Increment of chemokine CXCL9/Mig in plasma correlated with acute graft-versus-host disease after allogeneic hematopoietic stem cell transplantation.
- Author:
Lin-Hua JI
1
;
Han-Yun REN
;
Yong-Jing SHI
;
Xi-Nan CEN
;
Zhi-Xiang QIU
;
Jin-Ping OU
;
Wei-Lin XU
Author Information
1. Department of Hematology, Beijing University First Hospital, Beijing 100034, China.
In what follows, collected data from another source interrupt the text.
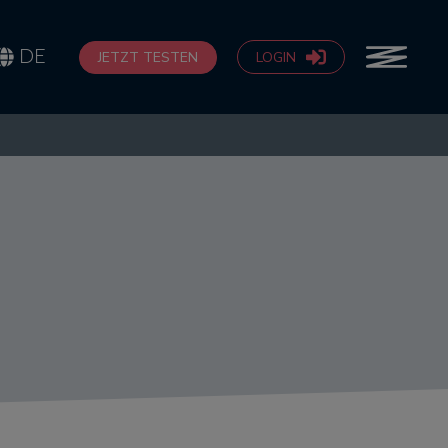
DE
JETZT TESTEN
LOGIN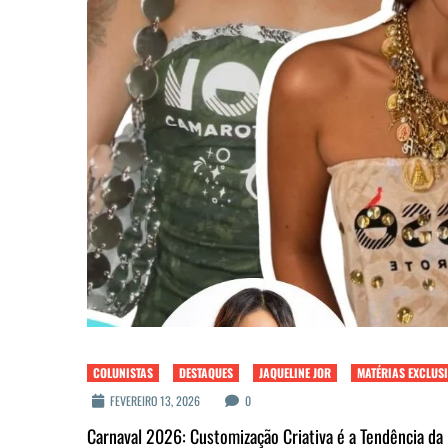
COLUNISTAS
DESTAQUES
JAQUELINE JOR
MATÉRIAS EXCLUS
FEVEREIRO 13, 2026
0
Carnaval 2026: Customização Criativa é a Tendência da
- Publication Type:Journal Article
- MeSH:
Chemokine CXCL9;
blood;
Graft vs Host Disease;
blood;
Hematopoietic Stem Cell Transplantation;
adverse effects;
Humans
- From:
Journal of Experimental Hematology
2006;14(6):1200-1203
- CountryChina
- Language:Chinese
-
Abstract:
To investigate the relationship between the plasma levels of chemokine CXCL9/Mig and acute graft-versus-host disease (aGVHD) after allogeneic hematopoietic stem cell transplantation (allo-HSCT). The plasma levels of CXCL9/Mig of 35 patients who received all-HSCT were detected by using ELISA assay, these patients included 13 patients with grade 0-I, 12 patients with grade II and 10 patients with grade III - IV aGVHD, respectively. The four different time points including prior to allo-HSCT, one week before aGVHD onset, the plateau of aGVHD and time after completely controlled, were studied. The results showed that the plasma levels of CXCL9/Mig in the patients with serious aGVHD (grade II - IV) were significantly increased during aGVHD than those in the patients without aGVHD or with slight aGVHD (P < 0.001). It was found that CXCL9/Mig levels were significantly correlated with the severity of grade aGVHD (P < 0.001). Another important finding was that CXCL9/Mig levels obviously increased at one week before aGVHD was diagnosed. CXCL9/Mig level was not obviously correlated with CMV infection or other infectious complication (P > 0.05). It is concluded that the plasma level of CXC19/Mig significantly correlated with the severity of aGVHD and plays a critical role in pathogenesis of aGVHD, the changes in plasma level of CXCL9/Mig after allo-HSCT may be used as a valuable indicator for early diagnosis of aGVHD, finally, provide a early therapeutic approach to reduce aGVHD severity and improve the outcome for patients after allo-HSCT.